“Helen? Did you just wake up? It’s eleven.”
“Oh.” I pulled my phone from my ear and looked at the time. “Shit. Yeah, I guess so.”
“Okay.” Lisa’s tone was short and irate. “Helen, I don’t know how to say this, but you’re going to get fired today. Expect a call from Sharon any minute.”
“What?!”
She had to be joking with me. This had to be a prank. I tried to think of a way to talk myself out of this, but then I remembered.
“Shit, the draft. Lisa, tell Sharon I’ll have it for her in an hour. I promi—”
“I’m sorry, Helen, but it’s too late. I had to work up the draft late last night, and we still might lose the client. Sharon has been doing damage control all morning.”
Lisa sounded glum, but there was a large undercurrent of annoyance too.

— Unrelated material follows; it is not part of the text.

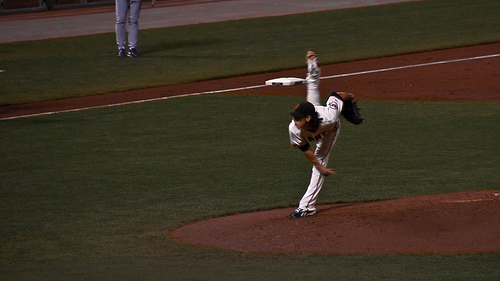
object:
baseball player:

I had put my friend in a terrible position. She had vouched for me time and time again and I had let her down.
“No,I’msorry, Lisa. I’ve just been so distracted.”
“I know.”
I didn’t know what else to say, so I just apologized one more time before hanging up. Sure enough, several moments later I got the call from Sharon. I held back tears while she furiously explained to me how disappointed she was, and how pissed she was that she had to cancel her Saturday plans to deal with my mess. She told me how much promise I held, but that I was throwing it all away. I wanted to tell her that if she really had believed that, then I would have been given a promotion years ago. Instead, I just listened in guilty silence.
“Please send your laptop and any other company property back through the mail before Monday,” were her last words to me before hanging up.
I put my phone down and sobbed for hours. I cried about losing the job I had never even wanted. I cried about losing the inheritance I never even had. I cried about Brenton lying to me. I cried about the novel that I would probably never finish now. I cried and cried until I was out of tears.